After asthma, juvenile idiopathic arthritis (JIA) is the most common chronic disease condition in children. While genetics play a small role in the disease, environmental factors are also known to be important.
The study, titled “Interplay Between Genetics and Epigenetics in Polyarticular JIA,” builds upon previous work by Jarvis and his fellow researchers.
The epigenome refers to the features of DNA and the proteins that DNA is wrapped around that do not control the genetic makeup of a person but do influence how cells respond to the environment, says Jarvis, principal investigator on the grant.
“Specifically, the epigenome determines what genes a cell will turn on or turn off in response to environmental cues,” he notes.
Like most complex traits, genetic risk for JIA is principally located within non-coding regions of the genome.
“Our preliminary studies present the hope that we can finally understand the ‘gene-environment paradigm’ for JIA pathogenesis,” Jarvis says.
Rather than regarding JIA as an “autoimmune” disease, triggered by inappropriate recognition of a “self” protein by the adaptive immune system, Jarvis hypothesizes that JIA emerges because leukocytes suffer genetically and epigenetically mediated perturbations that blunt their capacity to regulate and coordinate transcriptions across the genome.
“This loss of coordinate regulation leads to inappropriate expression of inflammatory mediators in the absence of the normal external signals typically required to initiate or sustain an inflammatory response,” he says.
“Our field has been dominated by a single hypothesis for JIA pathogenesis for 30 years,” Jarvis notes. “However, as the field of functional genomics becomes increasingly wedded to the field of therapeutics, our work carries the promise of completely new approaches to therapy based on a completely different paradigm of pathogenesis.”
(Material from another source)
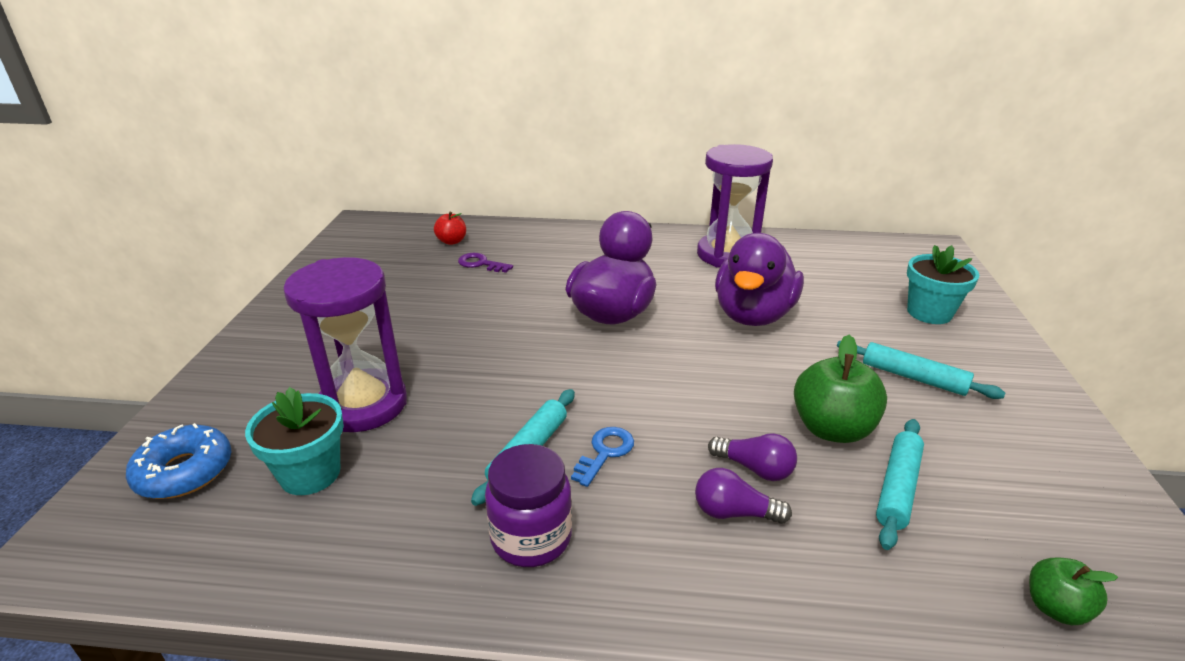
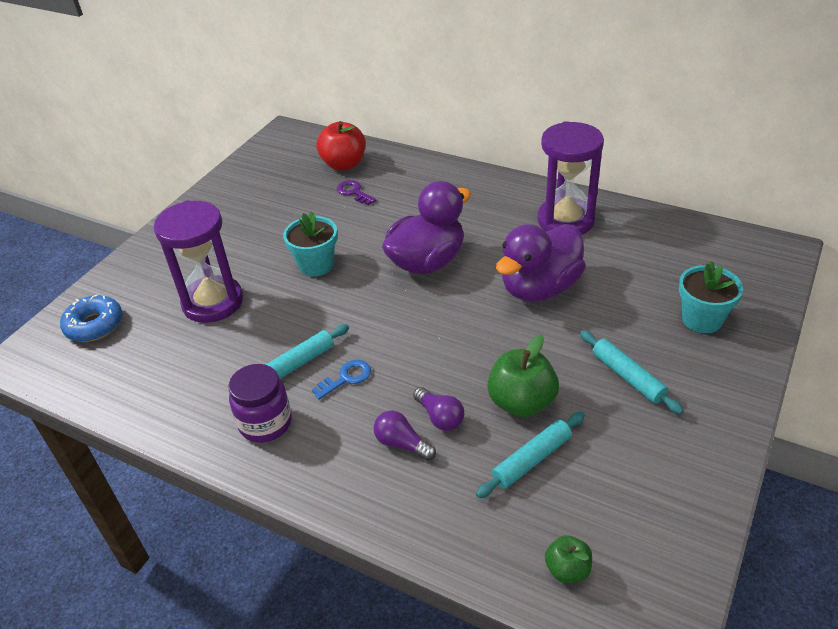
camera: 25 degrees right, 10 degrees up
(310, 474) = (161, 345): turquoise flower pot -> turquoise flower pot (316, 265)
(452, 241) = (344, 164): red apple -> red apple, size x1.78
The researchers are recruiting 30 children with newly diagnosed polyarticular JIA for its study to survey the epigenome and CD4+ T cells in them and compare the results with findings in 30 healthy children.
“We plan to build a multidimensional genomic map that surveys the functional epigenome, examines underlying genetic variation and examines the effects of genetic and epigenetic variation on gene expression,” Jarvis says.
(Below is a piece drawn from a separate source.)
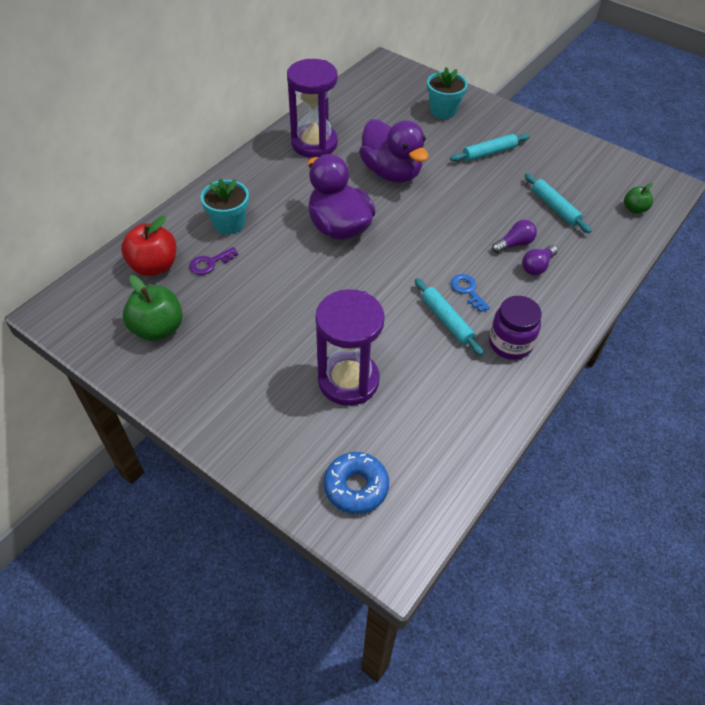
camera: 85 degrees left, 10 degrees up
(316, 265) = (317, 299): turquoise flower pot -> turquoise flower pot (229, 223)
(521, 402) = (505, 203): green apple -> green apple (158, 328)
He notes the work will focus on CD4+ T cells because the researchers have already identified interesting interactions between their epigenome and transcriptome in the context of therapeutic response in JIA.
Because the epigenome is the medium through which the environment exerts its effects on cells, Jarvis believes that characterizing the epigenome in pathologically relevant cells, ascertaining where epigenetic change is linked to genetic variation and determining how genetic and epigenetic features of the genome regulate or alter transcription is the key to truly understanding this disease.
“This project addresses a question that parents always ask, which I never thought we’d begin to answer in my lifetime: ‘What causes JIA?’ This study won’t provide the whole answer, but it will go a long way toward taking us there,” he says.
The project has three specific aims:
The two-year, $730,998 grant is part of the Arthritis Foundation’s 2016 Delivering on Discovery awards. It was one of only six projects out of 159 proposals chosen for funding. For the first time, arthritis patients helped the foundation select projects.
“Including patient input as part of the selection process was a new milestone in patient engagement for the Arthritis Foundation and allowed us to select projects that hold the most promise from an arthritis patient’s point of view,” says Guy Eakin, senior vice president, scientific strategy.